To say that Scott was having regrets about doing his friend Oliver a favor was an understatement, but if this Claire Hayes woman had air-conditioning and coffee, all would be forgiven. Mostly.

As expected, Claire Hayes’s brownstone looked like every other house on the block, and he supposed that was meant to be the charm of it. In Manhattan, where the sheer number of bodies on a relatively small strip of land forced real estate to go up, literally, high-rise apartment buildings and condominiums were a dime a dozen. It was these stately brownstones in fancy historic neighborhoods that the city’s elite creamed their pants over.

In almost any other part of the country, these unassuming town houses served as starter homes for new couples and families. The training wheels of home ownership until one could afford the actual house, with a proper yard, a garage, room for the kids, etc. Not so on the Upper East Side of Manhattan, where skinny structures went for eight figures, easily. Even the outdated ones got seven-figure offers just for the property value and bragging rights.
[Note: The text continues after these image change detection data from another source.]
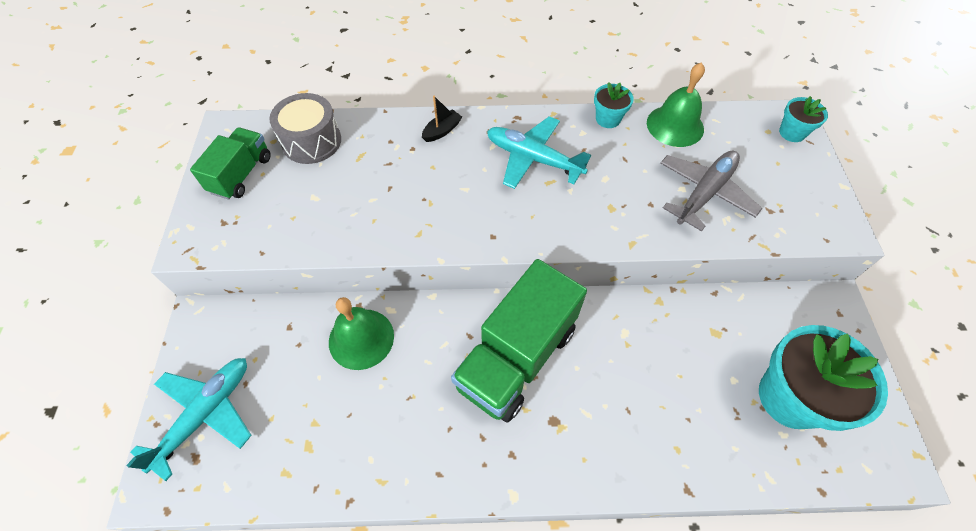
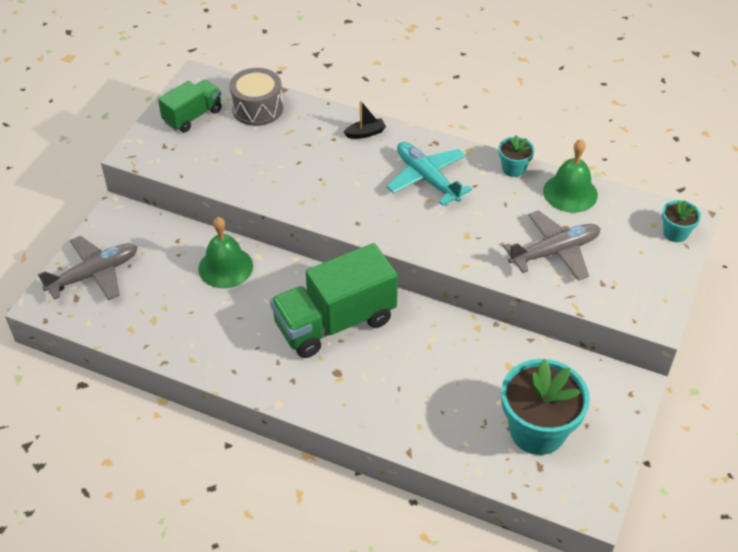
camera: 25 degrees right, 10 degrees down
(205, 414) = (94, 274): turquoise plane -> grey plane

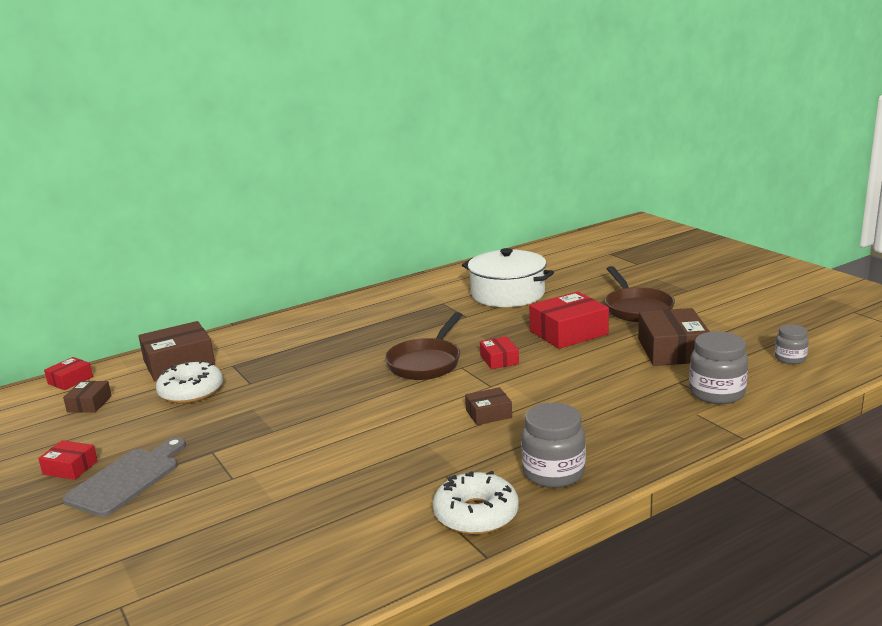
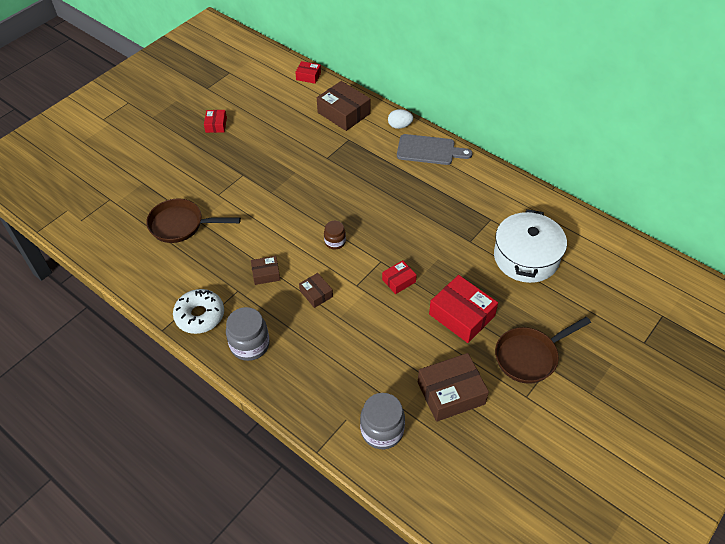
camera: 70 degrees right, 30 degrees up
(89, 404) = (283, 98): brown box -> brown box (266, 274)
(127, 479) = (209, 152): grey cutting board -> grey cutting board (429, 150)
(191, 391) = (308, 135): white donut -> none
(247, 332) = (399, 126): none -> white egg
(408, 392) = (335, 242): none -> brown jar
(426, 362) = (381, 239): brown pan -> brown pan (181, 225)
(790, 358) = (461, 484): grey jar -> none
Scott wasn’t sure which category he was dealing with. Oliver had just said this Claire woman wanted a major reno. For all he knew, that meant replacing last year’s kitchen counters. In his experience, wealthy housewives weren’t known for perspective. Their emergency was someone else’s average weekday.

Scott jogged up the steps, egged on as much by the hope of coffee as he was by the desire to get this damn assessment over with so he could politely turn her down and move on to a project that lit his fire.
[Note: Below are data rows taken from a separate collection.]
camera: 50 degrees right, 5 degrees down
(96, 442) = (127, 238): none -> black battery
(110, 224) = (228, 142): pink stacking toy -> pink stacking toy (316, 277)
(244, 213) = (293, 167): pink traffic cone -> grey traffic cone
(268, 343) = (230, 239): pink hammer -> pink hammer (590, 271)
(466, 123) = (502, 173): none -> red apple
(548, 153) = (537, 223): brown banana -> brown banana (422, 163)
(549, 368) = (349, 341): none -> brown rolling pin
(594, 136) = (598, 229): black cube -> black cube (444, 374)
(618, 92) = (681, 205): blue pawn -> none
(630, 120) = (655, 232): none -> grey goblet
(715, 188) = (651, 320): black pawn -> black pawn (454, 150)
As with the early morning, it was his own damn fault that he was in this position in the first place. Scott had told Oliver he’d wanted a break from the corporate stuff, though he’d neglected to mention that changing a snobby widow’s towel rack from silver to copper wasn’t exactly what he had in mind.

He wanted a true fixer-upper, not a glorified decorating gig for a rich woman who would probably want to replace original hardwood with some bamboo nonsense. But Oliver was on the short list of people that Scott would do just about anything for, and so he’d agreed to at least see Claire Hayes’s project before turning her down.

Even as he had no intention of agreeing to the project, Scott’s trained eye took in the details of the front porch as he knocked. Dilapidated would be a nice word for it. And he didn’t even bother with the fussy brass knocker that looked like a good door slam would send it to its death.

Instead, he rapped his knuckles against the wood, as much to test its solidity as to actually knock. Old, he realized. Really old. In fact, the front door was in the same condition as the knocker. Tired. Fading paint, warped wood, ugly, outdated frosted glass panes. Even the doorknobs were bad.

“Jesus,” he muttered, running a finger over some fugly shape carved into the wood at waist level. “Are these supposed to be leaves?”

The door opened, leaving his hand extended awkwardly, finger now pointing at . . . well, the woman’s crotch. Unembarrassed, Scott’s hand dropped back to his side as his eyes traveled back up the woman’s body. Boring gray slacks, boring blue blouse . . .

His eyes slammed into hers, and he was abruptly jolted out of his boredom. Not because her face was particularly interesting. All her features were right where they were supposed to be. Small nose, full mouth, angular jaw.